Speer was known for his weight issues during his hockey career. Although generally listed as 5' 11" and 200 pounds throughout his career, his regularly played closer to 210 pounds and even weighed as much as 242 pounds during the 1966-67 offseason. Speer was able to lose most of the weight, dropping down to 210 for the opening of Penguins' training camp and even dropping as low as 206.

During his time with the Pittsburgh Penguins, he was also the designated team barber, setting up a makeshift barbershop in the wash room of the Penguins' dressing room in the Civic Arena. Speer became a barber at the age of 15 and took over his father's shop in 1967 after his father died. Although he never mentioned a specific fee for the haircuts, Speer did say that a 25 cent tip was standard. Speer earned the nickname "The Lindsay Clipper" during his time with the Bruins. After his playing days were over, some of his former teammates would visit the shop from time to time.

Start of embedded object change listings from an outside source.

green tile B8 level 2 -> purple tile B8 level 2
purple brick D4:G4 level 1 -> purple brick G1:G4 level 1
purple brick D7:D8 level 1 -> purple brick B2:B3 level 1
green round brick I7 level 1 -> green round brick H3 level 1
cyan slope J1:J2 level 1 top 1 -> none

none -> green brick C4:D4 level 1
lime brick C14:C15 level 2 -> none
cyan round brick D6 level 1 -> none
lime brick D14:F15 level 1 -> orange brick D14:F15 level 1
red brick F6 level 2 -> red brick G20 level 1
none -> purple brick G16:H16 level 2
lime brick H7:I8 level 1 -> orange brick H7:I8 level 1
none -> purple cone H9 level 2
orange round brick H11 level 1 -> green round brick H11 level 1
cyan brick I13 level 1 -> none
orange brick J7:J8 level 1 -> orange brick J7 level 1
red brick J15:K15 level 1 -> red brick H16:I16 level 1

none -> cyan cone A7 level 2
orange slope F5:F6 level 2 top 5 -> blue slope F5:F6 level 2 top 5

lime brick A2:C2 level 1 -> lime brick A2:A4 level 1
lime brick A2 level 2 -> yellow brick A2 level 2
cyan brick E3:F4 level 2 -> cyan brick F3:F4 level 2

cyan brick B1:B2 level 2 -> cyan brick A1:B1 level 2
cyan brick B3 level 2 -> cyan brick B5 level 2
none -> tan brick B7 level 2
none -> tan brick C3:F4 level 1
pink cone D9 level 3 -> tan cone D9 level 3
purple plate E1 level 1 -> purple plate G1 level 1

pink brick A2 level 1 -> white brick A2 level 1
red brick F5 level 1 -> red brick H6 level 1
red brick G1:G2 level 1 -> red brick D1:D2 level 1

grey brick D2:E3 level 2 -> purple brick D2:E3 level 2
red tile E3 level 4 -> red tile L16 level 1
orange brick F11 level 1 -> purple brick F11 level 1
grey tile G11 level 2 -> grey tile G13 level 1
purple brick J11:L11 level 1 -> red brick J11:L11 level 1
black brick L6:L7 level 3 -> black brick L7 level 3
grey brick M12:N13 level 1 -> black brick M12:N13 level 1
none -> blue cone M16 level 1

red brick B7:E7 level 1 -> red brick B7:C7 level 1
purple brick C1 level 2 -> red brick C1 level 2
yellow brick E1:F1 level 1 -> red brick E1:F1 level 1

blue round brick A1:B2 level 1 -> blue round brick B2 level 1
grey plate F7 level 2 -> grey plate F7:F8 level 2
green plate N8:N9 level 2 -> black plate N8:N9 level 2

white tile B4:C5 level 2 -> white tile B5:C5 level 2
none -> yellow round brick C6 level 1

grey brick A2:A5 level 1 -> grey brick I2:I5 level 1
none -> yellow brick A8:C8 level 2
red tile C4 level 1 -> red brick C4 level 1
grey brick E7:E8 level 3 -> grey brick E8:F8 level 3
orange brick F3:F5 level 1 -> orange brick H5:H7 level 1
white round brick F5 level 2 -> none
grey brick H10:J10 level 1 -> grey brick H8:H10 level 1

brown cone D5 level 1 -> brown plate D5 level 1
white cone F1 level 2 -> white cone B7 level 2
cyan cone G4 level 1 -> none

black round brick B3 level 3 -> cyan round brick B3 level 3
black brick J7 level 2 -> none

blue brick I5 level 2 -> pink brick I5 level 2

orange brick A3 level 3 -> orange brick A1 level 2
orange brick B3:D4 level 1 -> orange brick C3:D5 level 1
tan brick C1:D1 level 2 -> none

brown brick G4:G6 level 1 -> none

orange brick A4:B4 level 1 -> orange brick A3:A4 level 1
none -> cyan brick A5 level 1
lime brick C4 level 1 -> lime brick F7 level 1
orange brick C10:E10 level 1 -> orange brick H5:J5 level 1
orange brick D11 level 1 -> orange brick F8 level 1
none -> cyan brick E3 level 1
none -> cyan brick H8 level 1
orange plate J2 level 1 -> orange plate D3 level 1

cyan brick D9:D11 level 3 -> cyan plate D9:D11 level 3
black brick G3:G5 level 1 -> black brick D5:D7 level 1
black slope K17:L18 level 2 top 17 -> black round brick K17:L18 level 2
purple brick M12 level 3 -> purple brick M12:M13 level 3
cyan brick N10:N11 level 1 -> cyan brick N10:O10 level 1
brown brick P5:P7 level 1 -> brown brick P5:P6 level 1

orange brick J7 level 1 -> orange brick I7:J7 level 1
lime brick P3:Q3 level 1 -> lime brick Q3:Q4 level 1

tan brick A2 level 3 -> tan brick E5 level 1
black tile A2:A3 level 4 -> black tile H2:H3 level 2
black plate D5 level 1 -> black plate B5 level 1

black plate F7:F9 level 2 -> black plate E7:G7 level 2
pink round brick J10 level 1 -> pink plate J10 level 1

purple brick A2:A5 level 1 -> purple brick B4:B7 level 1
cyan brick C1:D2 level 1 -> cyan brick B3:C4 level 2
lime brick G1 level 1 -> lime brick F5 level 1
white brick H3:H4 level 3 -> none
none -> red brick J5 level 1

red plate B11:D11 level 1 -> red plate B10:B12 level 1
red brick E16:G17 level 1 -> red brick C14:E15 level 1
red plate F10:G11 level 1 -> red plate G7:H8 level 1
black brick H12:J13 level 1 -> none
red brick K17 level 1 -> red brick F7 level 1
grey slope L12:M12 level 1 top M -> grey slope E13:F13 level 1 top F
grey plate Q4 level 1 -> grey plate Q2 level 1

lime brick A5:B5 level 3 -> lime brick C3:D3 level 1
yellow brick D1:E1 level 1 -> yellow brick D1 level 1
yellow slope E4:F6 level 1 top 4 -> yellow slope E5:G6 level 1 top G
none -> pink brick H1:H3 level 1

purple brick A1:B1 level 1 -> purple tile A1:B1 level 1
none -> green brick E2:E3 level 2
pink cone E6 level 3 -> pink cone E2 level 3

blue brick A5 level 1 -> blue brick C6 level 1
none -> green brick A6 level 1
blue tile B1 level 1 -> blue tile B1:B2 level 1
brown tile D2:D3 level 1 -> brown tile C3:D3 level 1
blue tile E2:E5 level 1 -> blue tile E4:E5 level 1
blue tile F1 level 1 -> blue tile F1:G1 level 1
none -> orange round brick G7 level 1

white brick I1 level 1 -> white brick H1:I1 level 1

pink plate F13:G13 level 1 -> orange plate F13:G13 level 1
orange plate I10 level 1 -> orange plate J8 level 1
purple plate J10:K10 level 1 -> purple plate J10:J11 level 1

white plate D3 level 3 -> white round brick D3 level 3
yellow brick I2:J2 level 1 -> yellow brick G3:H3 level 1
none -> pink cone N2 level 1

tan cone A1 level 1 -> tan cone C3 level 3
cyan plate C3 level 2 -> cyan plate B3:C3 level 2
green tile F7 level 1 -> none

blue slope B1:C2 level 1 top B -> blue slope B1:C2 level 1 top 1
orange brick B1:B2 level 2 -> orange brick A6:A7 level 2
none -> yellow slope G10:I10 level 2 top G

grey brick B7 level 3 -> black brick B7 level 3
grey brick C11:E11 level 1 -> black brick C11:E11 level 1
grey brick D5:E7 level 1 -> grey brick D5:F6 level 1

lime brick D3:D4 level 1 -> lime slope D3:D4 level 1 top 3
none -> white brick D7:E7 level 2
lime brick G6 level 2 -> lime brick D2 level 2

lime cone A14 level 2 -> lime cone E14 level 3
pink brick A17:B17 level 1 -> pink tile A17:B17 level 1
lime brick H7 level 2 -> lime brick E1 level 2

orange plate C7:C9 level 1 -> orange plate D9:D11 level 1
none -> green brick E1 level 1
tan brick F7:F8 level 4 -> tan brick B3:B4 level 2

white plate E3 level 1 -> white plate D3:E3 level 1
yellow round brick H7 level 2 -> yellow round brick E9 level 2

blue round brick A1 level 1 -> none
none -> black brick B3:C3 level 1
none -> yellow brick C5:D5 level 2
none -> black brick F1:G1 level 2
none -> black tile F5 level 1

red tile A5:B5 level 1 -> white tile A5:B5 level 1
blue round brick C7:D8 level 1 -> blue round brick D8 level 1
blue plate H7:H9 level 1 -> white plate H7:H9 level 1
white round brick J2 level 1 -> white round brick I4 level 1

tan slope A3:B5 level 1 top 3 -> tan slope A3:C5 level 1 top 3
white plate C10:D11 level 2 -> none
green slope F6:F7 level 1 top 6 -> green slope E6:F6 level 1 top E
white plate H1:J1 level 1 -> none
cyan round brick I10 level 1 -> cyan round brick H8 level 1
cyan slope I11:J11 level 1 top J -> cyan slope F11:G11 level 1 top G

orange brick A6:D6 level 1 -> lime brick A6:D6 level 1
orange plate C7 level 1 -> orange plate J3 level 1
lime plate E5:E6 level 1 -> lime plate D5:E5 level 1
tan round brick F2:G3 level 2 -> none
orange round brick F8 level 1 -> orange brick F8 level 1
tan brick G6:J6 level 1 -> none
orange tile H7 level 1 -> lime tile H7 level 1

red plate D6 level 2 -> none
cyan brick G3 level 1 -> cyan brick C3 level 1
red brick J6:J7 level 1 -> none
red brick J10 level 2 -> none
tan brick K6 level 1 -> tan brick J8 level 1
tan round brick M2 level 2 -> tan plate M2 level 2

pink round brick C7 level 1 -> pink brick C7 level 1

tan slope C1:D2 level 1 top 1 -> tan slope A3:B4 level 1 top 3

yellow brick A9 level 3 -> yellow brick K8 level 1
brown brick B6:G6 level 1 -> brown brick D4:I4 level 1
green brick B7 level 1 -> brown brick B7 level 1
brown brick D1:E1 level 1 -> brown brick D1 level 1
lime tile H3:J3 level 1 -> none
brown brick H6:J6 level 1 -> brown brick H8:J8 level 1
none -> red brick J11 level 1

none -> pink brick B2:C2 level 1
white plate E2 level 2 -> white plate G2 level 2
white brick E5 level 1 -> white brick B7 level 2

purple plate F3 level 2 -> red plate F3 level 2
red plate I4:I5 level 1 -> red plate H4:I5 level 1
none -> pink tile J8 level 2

Speer won the Stanley Cup with the Boston Bruins in 1970, scoring one goal that season. It occurred on February 11, 1970, in Boston's 3–2 victory at St. Louis. It was the last NHL goal of Speer's career.

Death
Speer died on February 12, 1989, while riding his snowmobile on a lake in Fenelon Falls, Ontario. The snowmobile plunged through the thin ice and Speer drowned. He was 46 years old.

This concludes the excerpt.